This is an automated email from the ASF dual-hosted git repository.
morrysnow pushed a commit to branch master
in repository https://gitbox.apache.org/repos/asf/doris.git
The following commit(s) were added to refs/heads/master by this push:
new c74a21c7af8 [fix](mv) Fix sync mv could not be chosen by cbo stable
because stats upload from be not in time (#58720)
c74a21c7af8 is described below
commit c74a21c7af88a9e53e202b743899aeab4c87b227
Author: seawinde <[email protected]>
AuthorDate: Fri Dec 5 18:01:27 2025 +0800
[fix](mv) Fix sync mv could not be chosen by cbo stable because stats
upload from be not in time (#58720)
This PR introduces two key modifications to improve the reliability of
the optimizer (CBO) and the testing pipeline concerning materialized
views:
1. Fixes unstable selection of synchronous materialized views in the
pipeline: The root cause was that the statistical information of the
base table was not reported promptly. This delay could lead the CBO to
estimate selectedPartitionsRowCountas zero for the materialized view,
causing it to be incorrectly bypassed during query planning. The fix
involves manually injecting the statistical information for the
synchronous materialized view when available, ensuring the CBO can make
a stable and accurate assessment of its cost .
2. Removes the fuzzy value setting for
preMaterializedViewRewriteStrategyin SessionVariable: The test cases
for the TRY_IN_RBO strategy have already been extended to cover
scenarios equivalent to both NOT_IN_RBO and FORCE_IN_RBO. Retaining the
fuzzy option can introduce unnecessary instability into the pipeline.

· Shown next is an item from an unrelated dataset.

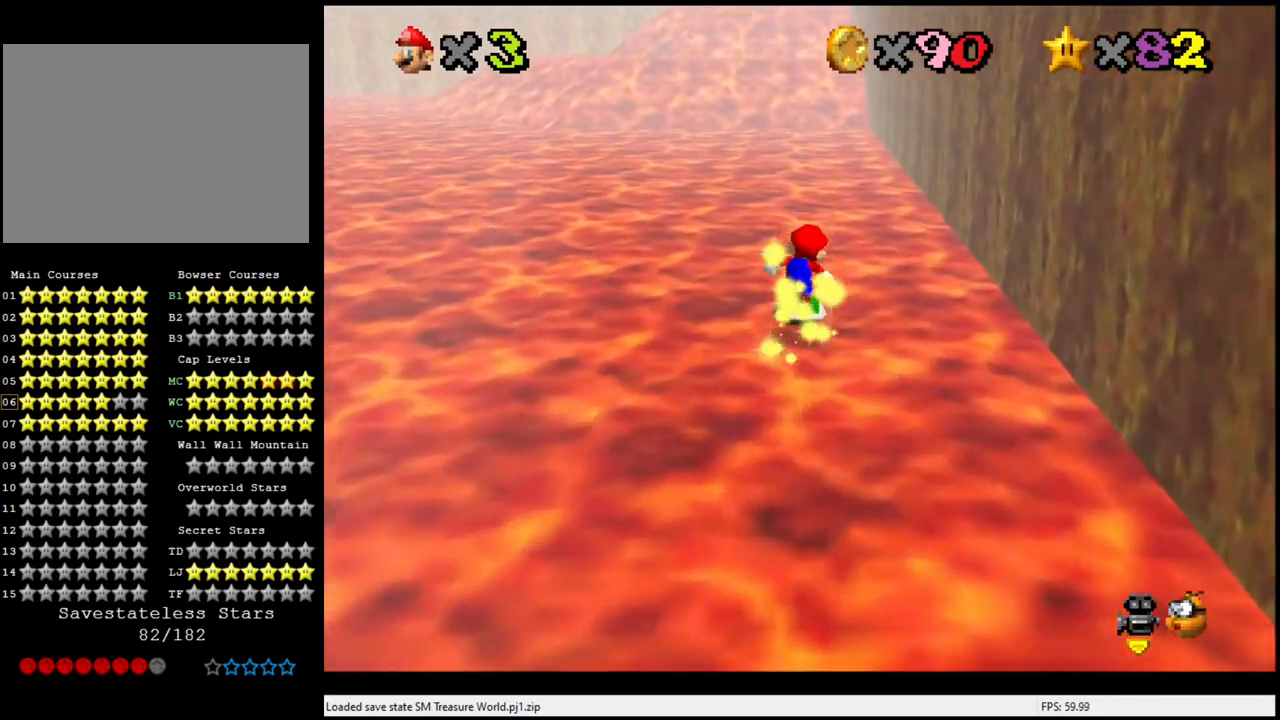
{"buttons": ["A"], "left_stick": "up", "events": [[300, "A", "down"]]}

For instance, a PR might pass tests when the strategy is TRY_IN_RBO but
fail if the pipeline randomly selects NOT_IN_RBO, leading to
inconsistent results. Removing this fuzzy setting helps eliminate such
non-deterministic failures and enhances pipeline stability
---
.../org/apache/doris/nereids/stats/StatsCalculator.java | 6 ++++++
.../main/java/org/apache/doris/qe/SessionVariable.java | 15 ---------------
.../mv_p0/ssb/multiple_no_where/multiple_no_where.groovy | 2 ++
.../suites/mv_p0/ssb/multiple_ssb/multiple_ssb.groovy | 4 ++++
.../ssb/multiple_ssb_between/multiple_ssb_between.groovy | 6 +++++-
regression-test/suites/mv_p0/ssb/q_1_1/q_1_1.groovy | 1 +
regression-test/suites/mv_p0/ssb/q_2_1/q_2_1.groovy | 1 +
regression-test/suites/mv_p0/ssb/q_3_1/q_3_1.groovy | 1 +
regression-test/suites/mv_p0/ssb/q_4_1/q_4_1.groovy | 1 +
regression-test/suites/mv_p0/ssb/q_4_1_r1/q_4_1_r1.groovy | 1 +
10 files changed, 22 insertions(+), 16 deletions(-)
diff --git
a/fe/fe-core/src/main/java/org/apache/doris/nereids/stats/StatsCalculator.java
b/fe/fe-core/src/main/java/org/apache/doris/nereids/stats/StatsCalculator.java
index 0d71f690676..652a4801eb2 100644
---
a/fe/fe-core/src/main/java/org/apache/doris/nereids/stats/StatsCalculator.java
+++
b/fe/fe-core/src/main/java/org/apache/doris/nereids/stats/StatsCalculator.java
@@ -543,6 +543,12 @@ public class StatsCalculator extends
DefaultPlanVisitor<Statistics, Void> {
optStats.isPresent(), tableRowCount,
olapTable.getQualifiedName());
if (optStats.isPresent()) {
double selectedPartitionsRowCount =
getSelectedPartitionRowCount(olapScan, tableRowCount);
+ if (isRegisteredRowCount(olapScan)) {
+ // If a row count is injected for the materialized view,
use it to fix the issue where
+ // the materialized view cannot be selected by cbo stable
due to selectedPartitionsRowCount being 0,
+ // which is caused by delayed statistics reporting.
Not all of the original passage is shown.